### [Exercices à réaliser]
1) Traduisez en anglais la phrase suivante du texte sur l'hypnose capitaliste : « S'abonner à un journal papier peut paraître dérisoire en 2017. »
2) D'après le texte sur l'hypnose capitaliste, par l'entremise de qui son auteur a-t-il découvert le journal Passager 120 ?
3) Prolongez le texte sur l'hypnose capitaliste en reprenant juste après sa dernière phrase.

======== Texte source

Passager 120 : Le syndrome d’hypnose capitaliste (1ere partie)

S’abonner à un journal papier peut paraître dérisoire en 2017. Pourtant, c’est l’une des choses qui a le plus nourrit ma réflexion depuis ces derniers mois.

Le papier a un avantage remarquable : on l’emmène partout et si la police du journal en question est redoutable pour mes yeux quarantenaires, elle l’est bien moins que le scintillement d’un écran enterré sous l’escalier faute de place ailleurs …

Le journal en question s’appelle Passager 120. Découvert par l’entremise de Charles Sannat et Insolentiae, ce périodique « à la limite du trimestriel » traite de décroissance et nous propose à la fois une pause et une réflexion intense sur le Monde qui nous entoure et ses entourloupes pour nous mener vers nos propres solutions, forcément adaptées car mûries des expériences sur lesquelles le journal attire notre attention.

Frappé par la justesse de ces lectures et tantôt bercé par la rivière à proximité, tantôt par le jeu d’ombres et de lumières de la canopée surplombant l’essai de forêt nourricière me servant de jardin, tantôt au chaud de la couette couvant quelques insomnies, j’ai pris la décision totalement unilatérale de partager avec ceux qui le veulent, au moins partiellement la richesse de ce contenu tout en vous invitant à faire l’effort de souscrire à la version papier qui offre bien plus que les simples transcriptions. Je pense sincèrement que l’auteur adoubera ma démarche, tant elle semble logique et en phase avec l’urgence du partage.

Voici donc la première partie de cet article pour moi, majeur :

Le syndrome d’hypnose capitaliste

(contours d’une semi-conscience qu’on appelle existence)

par Matthias Jullien

 

Pour bien comprendre le syndrome d’hypnose capitaliste, il est utile de bien comprendre sa sœur jumelle qui errait entre les lignes de front de la première guerre mondiale et qu’on désignait comme « hypnose des batailles ».

Lors des offensives françaises de 14-18, des soldats emportés dans la tourmente des combats se retrouvaient au centre d’un chaos indescriptible, les obus explosaient, les balles sifflaient, les corps amis ou inconnus volaient autour d’eux démembrés, les yeux, les oreilles saturées d’une réalité abominable à laquelle la conscience n’était pas préparée. Certains soldats perdaient alors pied et développaient l’hypnose des batailles au milieu des combats. Ils pouvaient alors errer, hébétés, chantant ou riant, sans orientation. Cette perte de la raison, du sens commun, et surtout du sens de la guerre, cette « hypnose des batailles » fut parfois considérée comme un refus volontaire de combattre et valut à certains soldats d’être condamnés en conseil de guerre et envoyés au peloton d’exécution pour être fusillés par leur propre régiment sous la visée de fusils souvent amis.

================
======== Données enregistrées

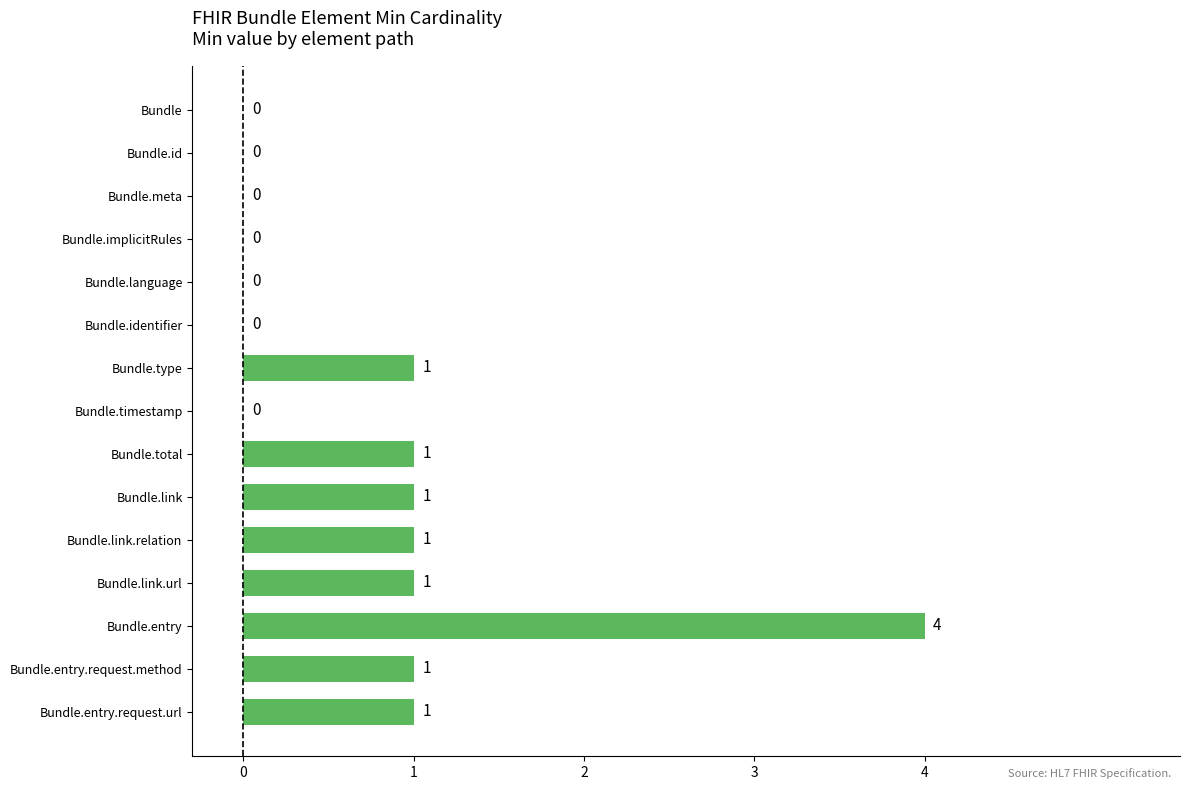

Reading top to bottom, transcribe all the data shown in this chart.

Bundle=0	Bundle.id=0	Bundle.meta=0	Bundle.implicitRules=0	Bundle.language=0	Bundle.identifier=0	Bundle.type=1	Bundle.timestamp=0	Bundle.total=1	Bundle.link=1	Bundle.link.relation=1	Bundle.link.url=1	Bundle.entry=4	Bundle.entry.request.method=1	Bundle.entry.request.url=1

================

### [Résultats par exercice]
1) Subscribing to a print newspaper may seem trivial in 2017.

2) Par l'entremise de Charles Sannat et Insolentiae.

3)
L’hypnose des batailles pouvait perdurer quelques fois après la guerre sous forme de névrose, ou s’en aller avec le temps grâce aux traitements de l’époque.

Pourquoi donc faire un parallèle entre « l’hypnose des batailles » et sa sœur désignée comme « l’hypnose capitaliste » ? Maintenant que nous sommes remontés à la racine du syndrome, nous allons commencer à comprendre que les tableaux ont des points communs.

Souvenons-nous des soldats partant la fleur au fusil, sous les hourras du peuple, dans des halls de gare bondés et des trains chargés jusqu’à la gueule de cette chair à canon joyeuse (NDT : on peut débattre de cette vision mais il est clair que les discours enflammés sur la liberté, la sauvegarde de la patrie sont de mise dans ces moments, et curieusement la galvanisation première des troupes et la plus grande ferveur venaient de ceux qui évitaient grandement les conséquences directes de la guerre, à savoir faire face à la mort au quotidien). Il est question alors d’une conscience toute orientée par des croyances communes, orchestrée par un modèle politique, médiatique et culturel dominant auquel personne ne songerait à se détourner.

La norme, c’est la guerre. La promesse, c’est la victoire. Le moyen, c’est la chair humaine.

Pourtant avec un soupçon de conscience, peut-on se réjouir de la guerre ? Comment ne pas imaginer que l’ennemi lui aussi, vit de la promesse de la victoire ? Or, la guerre est toujours triste et la victoire jamais acquise, et dans toutes les hypothèses, jamais pour les deux protagonistes à la fois. Le travail culturel est donc passé par là pour nettoyer le chemin vers la guerre.

Voici les liens qui apparaissent entre le champ de bataille boueux et un capitalisme tout aussi crasseux.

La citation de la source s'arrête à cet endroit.